Critique : Feu follet

Alfredo, un roi sans couronne sur son lit de mort, est ramené à de lointains souvenirs de jeunesse et se rappelle de l’époque où il rêvait de devenir pompier. La rencontre avec l’instructeur Afonso, du corps des pompiers, ouvre un nouveau chapitre dans la vie des deux jeunes hommes plongés dans l’amour et le désir, et à la volonté de changer le statu quo.

Feu follet
Portugal, 2022
De João Pedro Rodrigues

Durée : 1h07

Sortie : 14/09/2022

Note :

LE FEU QUI M’ATTISE

Très vite dans Feu follet (Fogo fatuo), on entend une musique à la tonalité insouciante – mais cette comptine a pourtant un propos environnemental. Elle donne l’esprit de ce nouveau long métrage du Portugais João Pedro Rodrigues qui sait rire de motifs sérieux tout en ne s’en moquant pas ; c’est un conte décalé, c’est une farce camp, c’est, comme le décrit le cinéaste lui-même, une fantaisie musicale. 2069 (une autre année érotique) : un prince est mort et l’on sait que la mort est souvent présente chez Rodrigues. Celle-ci est surtout un prétexte pour se plonger dans les souvenirs roses du jeune prince blond, au fil d’un film porté, comme l’indique Rodrigues, par le désir d’offrir au public « une expérience de joie et de plaisir ».
------------------------
### Tâches à réaliser
a. D'après la critique de Feu follet, de quel métier Alfredo rêvait-il dans sa jeunesse ?
b. Citez mot pour mot le passage de la critique de Feu follet qui commence par « Critique : Feu » et se termine par « le statu quo. ».
Le matériel qui suit est distinct de la critique de Feu follet.
------------------------
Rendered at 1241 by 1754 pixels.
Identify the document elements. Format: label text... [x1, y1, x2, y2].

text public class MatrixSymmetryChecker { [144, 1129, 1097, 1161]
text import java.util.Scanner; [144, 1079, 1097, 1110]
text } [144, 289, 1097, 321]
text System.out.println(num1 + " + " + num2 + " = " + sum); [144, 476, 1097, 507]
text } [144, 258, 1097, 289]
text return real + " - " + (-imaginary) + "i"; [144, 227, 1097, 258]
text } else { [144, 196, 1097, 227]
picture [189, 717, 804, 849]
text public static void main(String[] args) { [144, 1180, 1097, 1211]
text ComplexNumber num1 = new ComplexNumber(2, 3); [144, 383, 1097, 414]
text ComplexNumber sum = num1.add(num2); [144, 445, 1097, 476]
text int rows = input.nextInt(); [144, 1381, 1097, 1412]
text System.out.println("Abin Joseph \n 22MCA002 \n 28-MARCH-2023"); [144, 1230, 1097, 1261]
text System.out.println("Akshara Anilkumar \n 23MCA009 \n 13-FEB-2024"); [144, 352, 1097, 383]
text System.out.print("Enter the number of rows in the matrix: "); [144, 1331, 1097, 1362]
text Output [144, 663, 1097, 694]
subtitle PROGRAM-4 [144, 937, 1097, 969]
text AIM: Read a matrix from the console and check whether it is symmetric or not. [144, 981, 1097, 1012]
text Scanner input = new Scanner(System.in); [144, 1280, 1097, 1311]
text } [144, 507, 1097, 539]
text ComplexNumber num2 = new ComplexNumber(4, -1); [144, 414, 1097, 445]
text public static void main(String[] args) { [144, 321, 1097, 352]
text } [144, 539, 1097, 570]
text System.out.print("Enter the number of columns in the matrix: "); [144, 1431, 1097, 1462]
------------------------
### Corrigé des tâches
a. Il rêvait de devenir pompier.

b.
Critique : Feu follet

Alfredo, un roi sans couronne sur son lit de mort, est ramené à de lointains souvenirs de jeunesse et se rappelle de l’époque où il rêvait de devenir pompier. La rencontre avec l’instructeur Afonso, du corps des pompiers, ouvre un nouveau chapitre dans la vie des deux jeunes hommes plongés dans l’amour et le désir, et à la volonté de changer le statu quo.